Sol Customer Solutions is a partnership focused on providing large pools of institutional capital direct exposure to the distributed generation (DG) market, a segment that offers some of the most competitive and compelling renewable energy solutions for commercial, municipal, and educational customers.
The asset manager also notes that it has developed “deep and sustained partnerships with institutional investors globally, including some of the largest sovereign wealth and pension fund clients in the world”. This is no idle boast, as past investors in its clean energy funds include a subsidiary of the Abu Dhabi Investment Authority, and the less sexy but massive California State Teachers’ Retirement System.
From development to DG
Capital Dynamics is already something of a leader in investing in solar. The company’s Clean Energy Infrastructure team currently manages an estimated 4.7 GW of power generation across more than 100 projects, as part of $5.9 billion in assets. It is not clear what share of that is solar, but Capital Dynamics acquired 946 MWac of solar projects a year ago when it bought 8point3 Energy Partners from SunPower and First Solar.

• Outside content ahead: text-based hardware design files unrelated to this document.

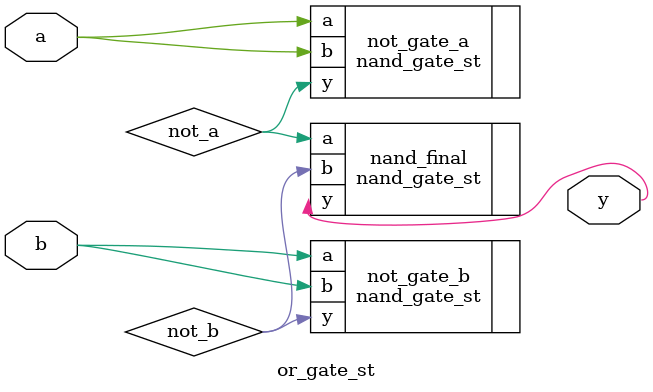
<source format=v>
module or_gate_st (
    input a,
    input b,
    output y
);

    wire not_a, not_b;

    // Use two NAND gates as inverters
    nand_gate_st not_gate_a (
        .a(a),
        .b(a),
        .y(not_a)
    );

    nand_gate_st not_gate_b (
        .a(b),
        .b(b),
        .y(not_b)
    );

    // Use a third NAND gate to combine the inverted inputs
    nand_gate_st nand_final (
        .a(not_a),
        .b(not_b),
        .y(y)
    );

endmodule

</source>
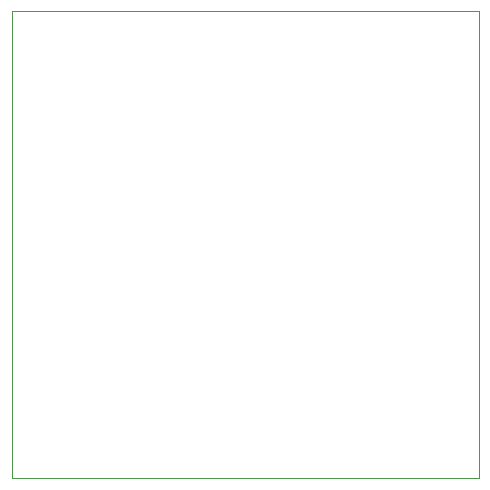
<source format=gbr>
%TF.GenerationSoftware,KiCad,Pcbnew,9.0.4*%
%TF.CreationDate,2025-09-25T23:06:36-04:00*%
%TF.ProjectId,Smarter Watch Stuff,536d6172-7465-4722-9057-617463682053,rev?*%
%TF.SameCoordinates,Original*%
%TF.FileFunction,Profile,NP*%
%FSLAX46Y46*%
G04 Gerber Fmt 4.6, Leading zero omitted, Abs format (unit mm)*
G04 Created by KiCad (PCBNEW 9.0.4) date 2025-09-25 23:06:36*
%MOMM*%
%LPD*%
G01*
G04 APERTURE LIST*
%TA.AperFunction,Profile*%
%ADD10C,0.050000*%
%TD*%
G04 APERTURE END LIST*
D10*
X32500000Y-60500000D02*
X72000000Y-60500000D01*
X72000000Y-100000000D01*
X32500000Y-100000000D01*
X32500000Y-60500000D01*
M02*

</source>
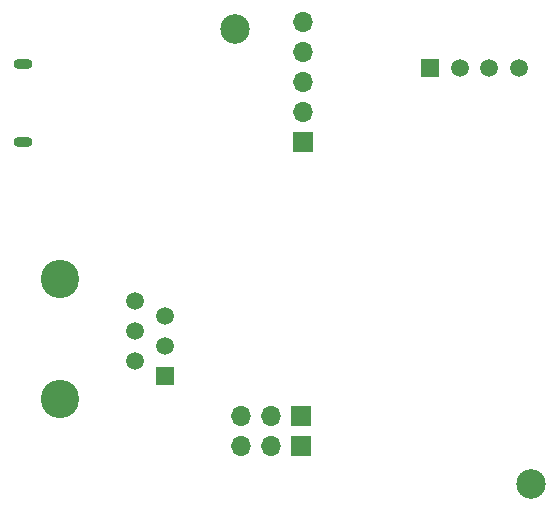
<source format=gbr>
%TF.GenerationSoftware,KiCad,Pcbnew,5.1.12-1.fc35*%
%TF.CreationDate,2021-12-21T00:05:04+01:00*%
%TF.ProjectId,smartmeterreader,736d6172-746d-4657-9465-727265616465,rev?*%
%TF.SameCoordinates,Original*%
%TF.FileFunction,Soldermask,Bot*%
%TF.FilePolarity,Negative*%
%FSLAX46Y46*%
G04 Gerber Fmt 4.6, Leading zero omitted, Abs format (unit mm)*
G04 Created by KiCad (PCBNEW 5.1.12-1.fc35) date 2021-12-21 00:05:04*
%MOMM*%
%LPD*%
G01*
G04 APERTURE LIST*
%ADD10O,1.700000X1.700000*%
%ADD11R,1.700000X1.700000*%
%ADD12C,2.500000*%
%ADD13C,3.250000*%
%ADD14C,1.520000*%
%ADD15R,1.520000X1.520000*%
%ADD16R,1.500000X1.500000*%
%ADD17C,1.500000*%
%ADD18O,1.600000X0.900000*%
G04 APERTURE END LIST*
D10*
%TO.C,J3*%
X146750000Y-76670000D03*
X146750000Y-79210000D03*
X146750000Y-81750000D03*
X146750000Y-84290000D03*
D11*
X146750000Y-86830000D03*
%TD*%
D12*
%TO.C,REF\u002A\u002A*%
X166000000Y-115750000D03*
%TD*%
%TO.C,REF\u002A\u002A*%
X141000000Y-77250000D03*
%TD*%
D13*
%TO.C,J2*%
X126135000Y-98375000D03*
D14*
X132485000Y-100275000D03*
X135025000Y-101545000D03*
X132485000Y-102815000D03*
X135025000Y-104085000D03*
X132485000Y-105355000D03*
D13*
X126135000Y-108535000D03*
D15*
X135025000Y-106625000D03*
%TD*%
D16*
%TO.C,U4*%
X157500000Y-80500000D03*
D17*
X160000000Y-80500000D03*
X162500000Y-80500000D03*
X165000000Y-80500000D03*
%TD*%
D10*
%TO.C,JP2*%
X141478000Y-109982000D03*
X144018000Y-109982000D03*
D11*
X146558000Y-109982000D03*
%TD*%
D10*
%TO.C,JP1*%
X141478000Y-112522000D03*
X144018000Y-112522000D03*
D11*
X146558000Y-112522000D03*
%TD*%
D18*
%TO.C,J1*%
X123000000Y-86800000D03*
X123000000Y-80200000D03*
%TD*%
M02*

</source>
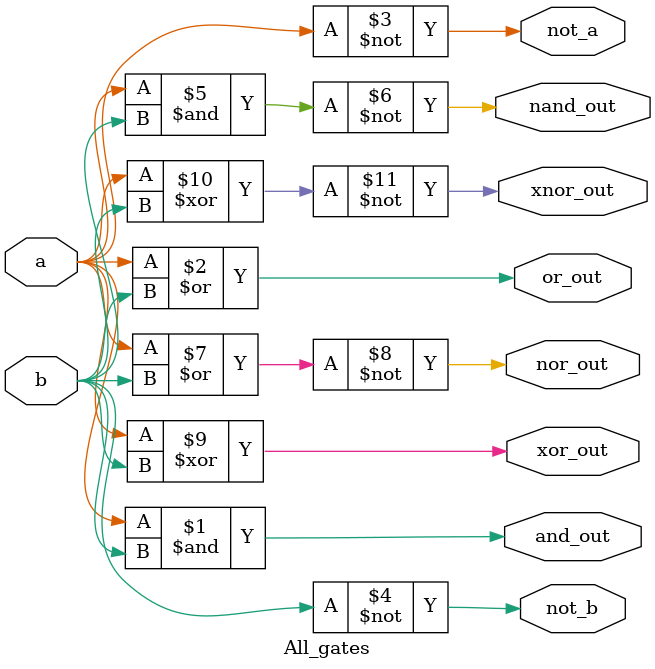
<source format=v>
`timescale 1ns / 1ps


module All_gates(
input a, b,
    output and_out,
    output or_out,
    output not_a,
    output not_b,
    output nand_out,
    output nor_out,
    output xor_out,
    output xnor_out
    );
    
    assign and_out  = a & b;
    assign or_out   = a | b;
    assign not_a    = ~a;
    assign not_b    = ~b;
    assign nand_out = ~(a & b);
    assign nor_out  = ~(a | b);
    assign xor_out  = a ^ b;
    assign xnor_out = ~(a ^ b);
endmodule

</source>
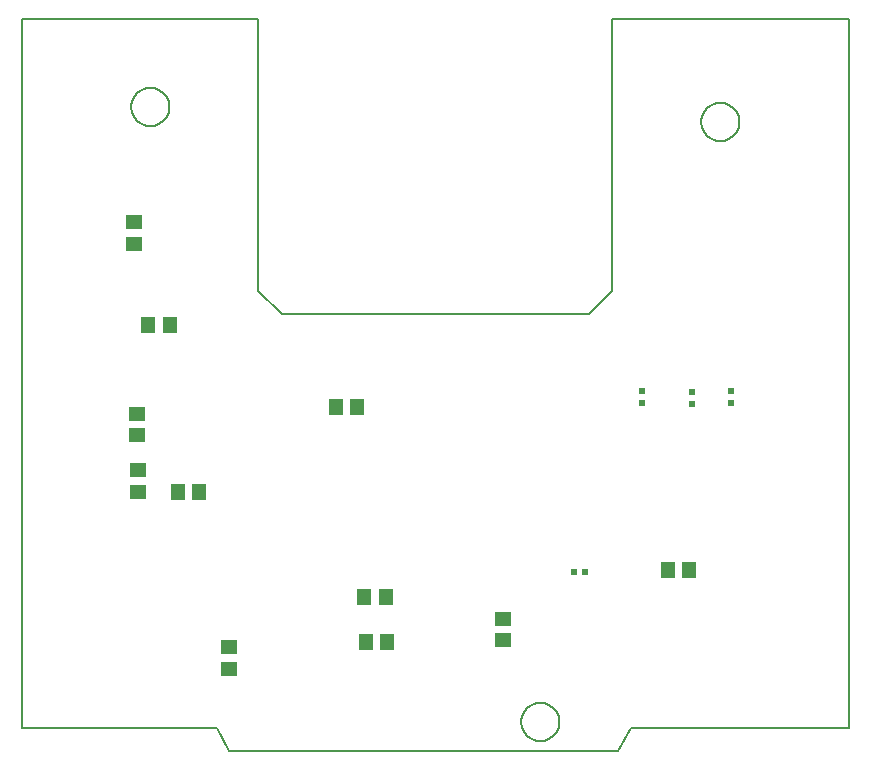
<source format=gbr>
G04 PROTEUS GERBER X2 FILE*
%TF.GenerationSoftware,Labcenter,Proteus,8.12-SP2-Build31155*%
%TF.CreationDate,2024-12-03T23:36:33+00:00*%
%TF.FileFunction,Paste,Bot*%
%TF.FilePolarity,Positive*%
%TF.Part,Single*%
%TF.SameCoordinates,{80aaee04-2193-4ab7-8769-78595995fdec}*%
%FSLAX45Y45*%
%MOMM*%
G01*
%TA.AperFunction,Material*%
%ADD42R,0.609600X0.558800*%
%ADD43R,1.143000X1.447800*%
%ADD44R,1.447800X1.143000*%
%ADD45R,0.558800X0.609600*%
%TA.AperFunction,Profile*%
%ADD71C,0.203200*%
%TD.AperFunction*%
D42*
X+5670000Y+2740000D03*
X+5670000Y+2840000D03*
X+6000000Y+2750000D03*
X+6000000Y+2850000D03*
X+5250000Y+2750000D03*
X+5250000Y+2850000D03*
D43*
X+1320000Y+2000000D03*
X+1500000Y+2000000D03*
D44*
X+1750000Y+500000D03*
X+1750000Y+680000D03*
D43*
X+1070000Y+3410000D03*
X+1250000Y+3410000D03*
D44*
X+950000Y+4100000D03*
X+950000Y+4280000D03*
D45*
X+4770000Y+1320000D03*
X+4670000Y+1320000D03*
D43*
X+2900000Y+1110000D03*
X+3080000Y+1110000D03*
X+2910000Y+730000D03*
X+3090000Y+730000D03*
X+2840000Y+2720000D03*
X+2660000Y+2720000D03*
D44*
X+970000Y+2660000D03*
X+970000Y+2480000D03*
X+980000Y+2180000D03*
X+980000Y+2000000D03*
X+4070000Y+920000D03*
X+4070000Y+740000D03*
D43*
X+5470000Y+1340000D03*
X+5650000Y+1340000D03*
D71*
X+0Y+0D02*
X+1650000Y+0D01*
X+7000000Y+0D02*
X+7000000Y+6000000D01*
X+5000000Y+6000000D01*
X+5000000Y+3700000D01*
X+4800000Y+3500000D01*
X+2200000Y+3500000D01*
X+2000000Y+3700000D02*
X+2000000Y+6000000D01*
X+0Y+6000000D01*
X+0Y+0D01*
X+2000000Y+3700000D02*
X+2200000Y+3500000D01*
X+5160000Y+0D02*
X+7000000Y+0D01*
X+1750000Y-200000D02*
X+5050000Y-200000D01*
X+1650000Y+0D02*
X+1750000Y-200000D01*
X+5160000Y+0D02*
X+5050000Y-200000D01*
X+4550045Y+50000D02*
X+4549508Y+63142D01*
X+4545144Y+89427D01*
X+4536029Y+115712D01*
X+4521182Y+141997D01*
X+4498470Y+168118D01*
X+4472185Y+187898D01*
X+4445900Y+200658D01*
X+4419615Y+208108D01*
X+4393330Y+210987D01*
X+4389000Y+211045D01*
X+4227955Y+50000D02*
X+4228492Y+63142D01*
X+4232856Y+89427D01*
X+4241971Y+115712D01*
X+4256818Y+141997D01*
X+4279530Y+168118D01*
X+4305815Y+187898D01*
X+4332100Y+200658D01*
X+4358385Y+208108D01*
X+4384670Y+210987D01*
X+4389000Y+211045D01*
X+4227955Y+50000D02*
X+4228492Y+36858D01*
X+4232856Y+10573D01*
X+4241971Y-15712D01*
X+4256818Y-41997D01*
X+4279530Y-68118D01*
X+4305815Y-87898D01*
X+4332100Y-100658D01*
X+4358385Y-108108D01*
X+4384670Y-110987D01*
X+4389000Y-111045D01*
X+4550045Y+50000D02*
X+4549508Y+36858D01*
X+4545144Y+10573D01*
X+4536029Y-15712D01*
X+4521182Y-41997D01*
X+4498470Y-68118D01*
X+4472185Y-87898D01*
X+4445900Y-100658D01*
X+4419615Y-108108D01*
X+4393330Y-110987D01*
X+4389000Y-111045D01*
X+6074045Y+5130000D02*
X+6073508Y+5143142D01*
X+6069144Y+5169427D01*
X+6060029Y+5195712D01*
X+6045182Y+5221997D01*
X+6022470Y+5248118D01*
X+5996185Y+5267898D01*
X+5969900Y+5280658D01*
X+5943615Y+5288108D01*
X+5917330Y+5290987D01*
X+5913000Y+5291045D01*
X+5751955Y+5130000D02*
X+5752492Y+5143142D01*
X+5756856Y+5169427D01*
X+5765971Y+5195712D01*
X+5780818Y+5221997D01*
X+5803530Y+5248118D01*
X+5829815Y+5267898D01*
X+5856100Y+5280658D01*
X+5882385Y+5288108D01*
X+5908670Y+5290987D01*
X+5913000Y+5291045D01*
X+5751955Y+5130000D02*
X+5752492Y+5116858D01*
X+5756856Y+5090573D01*
X+5765971Y+5064288D01*
X+5780818Y+5038003D01*
X+5803530Y+5011882D01*
X+5829815Y+4992102D01*
X+5856100Y+4979342D01*
X+5882385Y+4971892D01*
X+5908670Y+4969013D01*
X+5913000Y+4968955D01*
X+6074045Y+5130000D02*
X+6073508Y+5116858D01*
X+6069144Y+5090573D01*
X+6060029Y+5064288D01*
X+6045182Y+5038003D01*
X+6022470Y+5011882D01*
X+5996185Y+4992102D01*
X+5969900Y+4979342D01*
X+5943615Y+4971892D01*
X+5917330Y+4969013D01*
X+5913000Y+4968955D01*
X+1248045Y+5257000D02*
X+1247508Y+5270142D01*
X+1243144Y+5296427D01*
X+1234029Y+5322712D01*
X+1219182Y+5348997D01*
X+1196470Y+5375118D01*
X+1170185Y+5394898D01*
X+1143900Y+5407658D01*
X+1117615Y+5415108D01*
X+1091330Y+5417987D01*
X+1087000Y+5418045D01*
X+925955Y+5257000D02*
X+926492Y+5270142D01*
X+930856Y+5296427D01*
X+939971Y+5322712D01*
X+954818Y+5348997D01*
X+977530Y+5375118D01*
X+1003815Y+5394898D01*
X+1030100Y+5407658D01*
X+1056385Y+5415108D01*
X+1082670Y+5417987D01*
X+1087000Y+5418045D01*
X+925955Y+5257000D02*
X+926492Y+5243858D01*
X+930856Y+5217573D01*
X+939971Y+5191288D01*
X+954818Y+5165003D01*
X+977530Y+5138882D01*
X+1003815Y+5119102D01*
X+1030100Y+5106342D01*
X+1056385Y+5098892D01*
X+1082670Y+5096013D01*
X+1087000Y+5095955D01*
X+1248045Y+5257000D02*
X+1247508Y+5243858D01*
X+1243144Y+5217573D01*
X+1234029Y+5191288D01*
X+1219182Y+5165003D01*
X+1196470Y+5138882D01*
X+1170185Y+5119102D01*
X+1143900Y+5106342D01*
X+1117615Y+5098892D01*
X+1091330Y+5096013D01*
X+1087000Y+5095955D01*
M02*

</source>
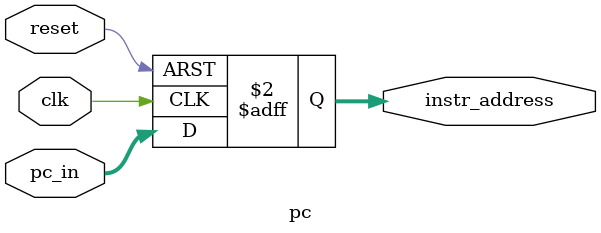
<source format=v>
module pc(
    input clk,
    input reset,
    input [31:0] pc_in,
    output reg [31:0] instr_address
    );
    

always @(posedge clk or posedge reset)
begin
    if(reset)
        instr_address <= 0;
    else
        instr_address <= pc_in;
end    
    
endmodule
</source>
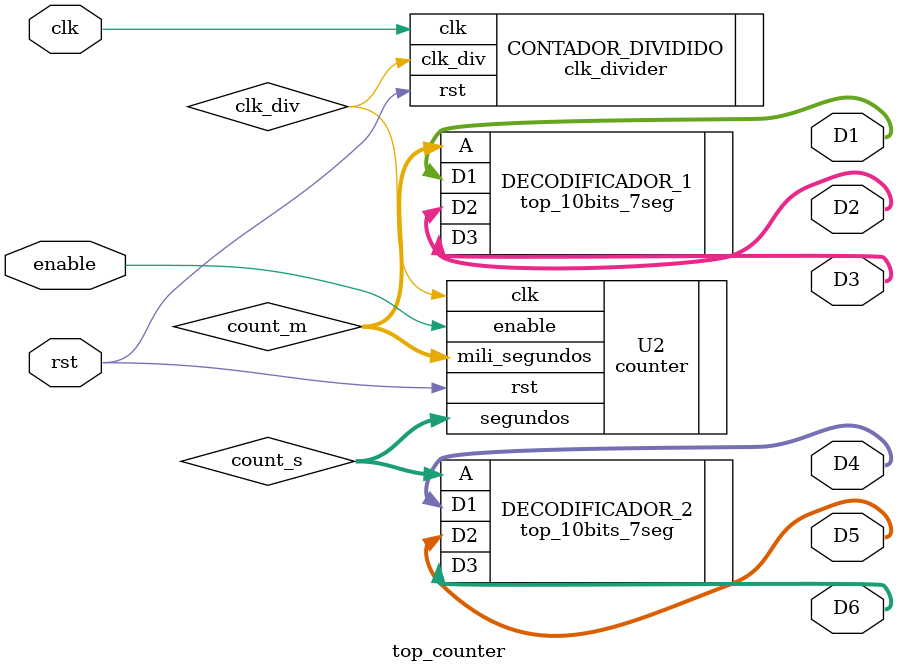
<source format=v>
module top_counter(
    input clk,
    input rst,
	 input enable,
	 output [6:0] D1, D2, D3, D4, D5, D6    
);

// Señales Auxiliares
wire clk_div;             
wire rst_debouncer;       
wire [9:0] count_m;
wire [6:0] count_s;

//50_000_000 es 1seg
//50_000_000 / 1_000
	 
counter U2 (.clk(clk_div),.rst(rst),.enable(enable),.mili_segundos(count_m),.segundos(count_s));
	 
// Instancia del divisor de reloj
clk_divider CONTADOR_DIVIDIDO (.clk(clk),.rst(rst),.clk_div(clk_div));

// Instancia del decodificador de 7 segmentos
top_10bits_7seg DECODIFICADOR_1 (.A(count_m),.D1(D1),.D2(D2),.D3(D3));

top_10bits_7seg DECODIFICADOR_2 (.A(count_s),.D1(D4),.D2(D5),.D3(D6));

endmodule
</source>
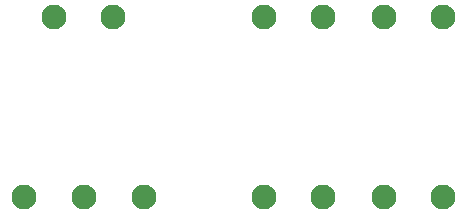
<source format=gts>
G04 Layer: TopSolderMaskLayer*
G04 EasyEDA v6.5.43, 2024-07-05 18:18:57*
G04 3cc891f10281484faf5b1308816f21d3,cc13f507e4144743b0c78f9bb9a039b6,10*
G04 Gerber Generator version 0.2*
G04 Scale: 100 percent, Rotated: No, Reflected: No *
G04 Dimensions in millimeters *
G04 leading zeros omitted , absolute positions ,4 integer and 5 decimal *
%FSLAX45Y45*%
%MOMM*%

%ADD10C,2.1016*%

%LPD*%
D10*
G01*
X3806443Y6096000D03*
G01*
X3305556Y6096000D03*
G01*
X3305556Y4572000D03*
G01*
X3806443Y4572000D03*
G01*
X4321556Y4572000D03*
G01*
X4822443Y4572000D03*
G01*
X4822443Y6096000D03*
G01*
X4321556Y6096000D03*
G01*
X2028443Y6096000D03*
G01*
X1527555Y6096000D03*
G01*
X2286000Y4572000D03*
G01*
X1270000Y4572000D03*
G01*
X1778000Y4572000D03*
M02*

</source>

This is also not its first association with a developer, as Capital Dynamics has funded projects which 8mintueenergy is building. But this move into distributed generation is a novel development, and may show a way to bring other big institutional investors into behind-the-meter solar.
Finally, it is a validation of its partner, Sol Systems. Capital Dynamics describes what Sol Systems has built as “a premier development platform”, and Sol Systems has financed and/or developed more than 850 MW of solar assets since its founding 11 years ago.